● TEXT SHOWN
##############################

# childminder needing advice



## kikinola (Jan 9, 2013)

Hello. 

I'm new here and hoping to get some advice from more seasoned expats. 

My husband, my daughter and I are relocating to China (possibly Shenzhen, Suzhou or Ningbo) in August 2013 and (obviously) we are very excited. 
Where my issue lies is I am currently studying a distance learning degree course and I would like to continue it when I move. My current funding will be cancelled once i move so i would have to pay for it myself (£250 a month). My daughter will be 1 year old at the date of the move so getting a 'real' job is impossible. However, I am a UK registered childminder and I was wondering if within the expat community is there any call for my skills? 
I know I'd have to have really competitive rates to compete with the local ayis. 

Also what sort of visa would i need? (Last thing i want to do is break the law!)

Any advice would be greatly appreciated.

Thanks 

Kiki


----------



## Vincent China (Dec 27, 2012)

Hi Kiki,

First of all, welcome in China,
I live in Shenzhen (in South) and i ve been a lot of times in Shanghai (close ton Ningbo and Suzhou) and i just want to say you that the weather is better in Shenzhen.

About your job of childminder, i think you can found some customers interested in China because even if you rates are higher than local ayi, you speak English (not the case of all ayis), you have European culture so I think some expats couples in China could be interested by it.

##############################

● RECORD EXCERPTS
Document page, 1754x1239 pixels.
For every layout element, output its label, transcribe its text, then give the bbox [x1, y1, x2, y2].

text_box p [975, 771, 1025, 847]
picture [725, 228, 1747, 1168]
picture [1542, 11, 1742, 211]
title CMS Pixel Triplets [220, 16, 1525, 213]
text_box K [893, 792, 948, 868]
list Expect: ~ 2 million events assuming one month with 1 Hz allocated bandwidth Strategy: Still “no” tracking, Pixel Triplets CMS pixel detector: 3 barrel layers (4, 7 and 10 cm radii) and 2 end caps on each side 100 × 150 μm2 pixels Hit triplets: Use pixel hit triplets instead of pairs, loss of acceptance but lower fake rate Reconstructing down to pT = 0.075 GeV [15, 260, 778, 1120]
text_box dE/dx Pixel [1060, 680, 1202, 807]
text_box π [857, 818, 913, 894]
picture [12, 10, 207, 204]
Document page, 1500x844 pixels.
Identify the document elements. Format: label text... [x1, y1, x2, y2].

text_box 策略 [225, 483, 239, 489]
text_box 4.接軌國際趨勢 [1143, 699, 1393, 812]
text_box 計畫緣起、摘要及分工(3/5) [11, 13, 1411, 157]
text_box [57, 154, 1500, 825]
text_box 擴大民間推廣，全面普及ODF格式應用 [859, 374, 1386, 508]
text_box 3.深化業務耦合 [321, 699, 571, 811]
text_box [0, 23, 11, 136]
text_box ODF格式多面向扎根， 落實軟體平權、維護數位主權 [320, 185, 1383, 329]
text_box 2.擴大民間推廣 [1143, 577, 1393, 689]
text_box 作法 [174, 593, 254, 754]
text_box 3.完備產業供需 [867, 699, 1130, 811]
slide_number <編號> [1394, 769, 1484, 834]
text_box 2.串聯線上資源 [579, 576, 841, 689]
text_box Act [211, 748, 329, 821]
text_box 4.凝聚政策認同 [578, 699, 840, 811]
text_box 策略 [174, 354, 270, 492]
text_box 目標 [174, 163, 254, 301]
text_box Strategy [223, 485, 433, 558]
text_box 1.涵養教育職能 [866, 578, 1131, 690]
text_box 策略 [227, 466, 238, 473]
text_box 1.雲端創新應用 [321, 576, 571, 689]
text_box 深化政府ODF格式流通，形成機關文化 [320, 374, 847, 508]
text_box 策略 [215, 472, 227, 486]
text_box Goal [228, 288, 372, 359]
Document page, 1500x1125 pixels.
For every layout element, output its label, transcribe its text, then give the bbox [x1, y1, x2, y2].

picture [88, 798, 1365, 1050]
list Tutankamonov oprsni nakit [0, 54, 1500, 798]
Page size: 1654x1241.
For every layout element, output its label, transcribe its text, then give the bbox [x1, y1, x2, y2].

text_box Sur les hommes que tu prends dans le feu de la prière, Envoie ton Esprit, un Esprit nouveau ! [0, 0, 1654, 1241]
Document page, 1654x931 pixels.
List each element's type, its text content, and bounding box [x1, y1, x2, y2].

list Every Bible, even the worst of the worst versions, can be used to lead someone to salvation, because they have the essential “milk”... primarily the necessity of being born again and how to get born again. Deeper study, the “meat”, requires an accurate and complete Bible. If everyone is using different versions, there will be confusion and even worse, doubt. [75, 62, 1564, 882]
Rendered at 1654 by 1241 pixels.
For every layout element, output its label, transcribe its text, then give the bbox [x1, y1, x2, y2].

##############################

● SHORT PROBLEM 1
In the records, copy out everything from the line containing "Page size: 1654x1241." down to the line containing "text_box Sur les", with both of those lines included.
● SHORT PROBLEM 2
Pick up the forum thread about childminding in China from the point where it stops.

● EXERCISE ANSWER 1
Page size: 1654x1241.
For every layout element, output its label, transcribe its text, then give the bbox [x1, y1, x2, y2].

text_box Sur les hommes que tu prends dans le feu de la prière, Envoie ton Esprit, un Esprit nouveau ! [0, 0, 1654, 1241]

● EXERCISE ANSWER 2
For the visa, i think that you'll come in China because your husband's company proposes him a job here, so the company will also provide you a resident permit (but legally you can't work with this visa)

Vincent.


----------



## kikinola (Jan 9, 2013)

Thank you for replying! 

I'm hoping my husband gets the job in Shenzhen! It looks the nicest of the cities. 

Thank you for your advice. I hope I will be able to find a few clients  

Kiki


----------



## sabs (Aug 18, 2012)

kikinola said:


> Thank you for replying!
> 
> I'm hoping my husband gets the job in Shenzhen! It looks the nicest of the cities.
> 
> ...


Shenzhen is nice and warm! And super close to Hong Kong. It's comparatively new among all your three choices and expats like you I think will find it easy to fit in. That said, Suzhou and ningbo both have their unique charms. 

I'd hire you if we lived in Shenzhen and of course if your rates are reasonable. Lol.

Welcome to China and good luck.


----------



## roxanne (Jan 26, 2013)

Wishing you the best of luck!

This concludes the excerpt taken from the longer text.